There is a common misconception about how lock-screens in general work - they usually just prevents using the current hardware and software as it is to access the current OS. But the disk encryption is the main thing that prevents modification and other kind of access to actual data. And if the disk encryption key is lying in the memory, then effectively, the disk encryption is bypassed if someone can access the machine physically and assuming that there are no sufficient tampering protections in place for that machine.

• jakewins an hour ago

There are attacks that allow dumping RAM if the device is powered on though and you have physical access. Depending on config it may be very easy (just plug in a dumper over Thunderbolt on USB C and do direct memory access) or hard (freeze and swap physical RAM to an unlocked machine).. but the idea was defense-in-depth here; a well configured device should both be hard to dump RAM on and it should not give encryption keys if an attacker succeeds.

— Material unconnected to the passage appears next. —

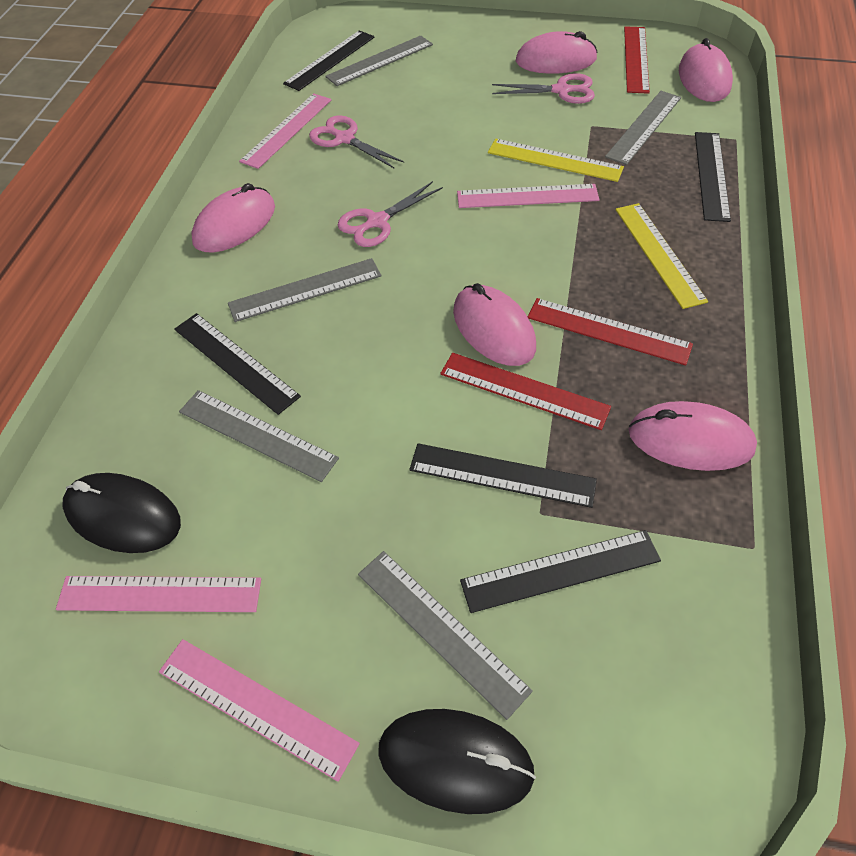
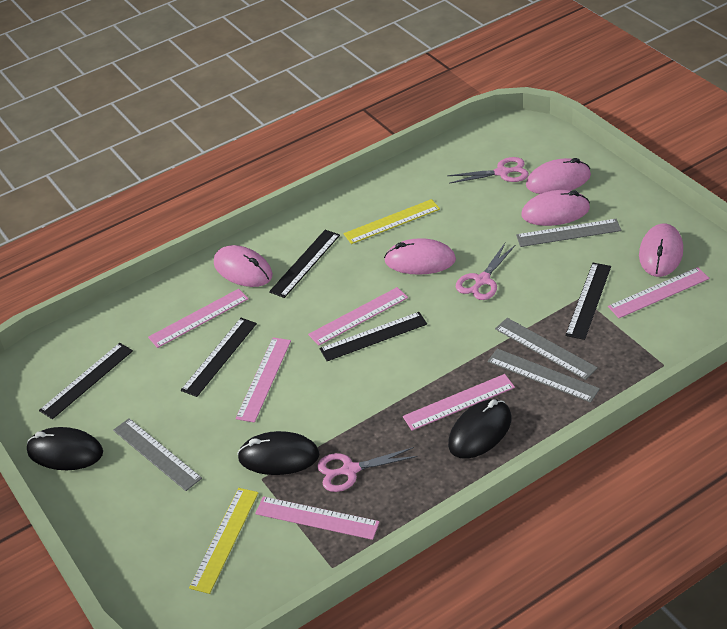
black mouse: 2 -> 3
grey ruler: 5 -> 4
pink ruler: 4 -> 6
red ruler: 3 -> 0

• saidnooneever an hour ago

you dump the physical memory, then decrypt the disk offline

• quotemstr 33 minutes ago

It's because of vulnerabilities like this that I enable Intel's "total memory encryption" feature. No plaintext leaves the CPU package. DIMM swap attacks become useless. Moreover, it's basically free: the cryptography happens directly in the memory controller, in hardware, inline with the bus transactions the CPU is doing anyway.

• fsckboy 4 minutes ago

I don't see how that solves this problem. there is a string in memory that gets saved on suspend. that string when read by the CPU has the same properties it had before. if the CPU is using rot-13, the string is still rot-13 and the attacker doesn't need to spend the compute needed to crack rot-13, the CPU will simply do that as normal.

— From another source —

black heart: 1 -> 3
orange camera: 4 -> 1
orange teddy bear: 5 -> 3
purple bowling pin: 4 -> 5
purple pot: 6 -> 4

• naturalmovement 2 hours ago

Definitely not a symptom of Linux being a hodgepodge of code thrown together from a thousand different sources and no one person could tell you how it all fits.

• cevn 2 hours ago

Bugs happen in all code. The difference is, anyone can fix stuff in open source. Closed source bugs are out of control and must be worked around. Usually by switching to OSS

• steve918 2 hours ago

I wonder if you think other OSes are any different?

TempleOS is the only thing that comes to mind that doesn't fit your description and it's not practically useful.

Any sufficiently large codebase is a mix of ideas and concepts implemented by different people with different priorities over a large timespan and if you can fit the entire thing in your head it's not very interesting or complex.

• stackghost 2 hours ago

Of course it's (indirectly) a symptom of that.

What's the alternative? Proprietary closed-source operating systems owned by corps who can be compelled to insert covert backdoors?

If BSD was as popular as Linux it would have the exact same problems.

• dist-epoch an hour ago

"Mythos, find me a bug in LUKS. I know there is one in there".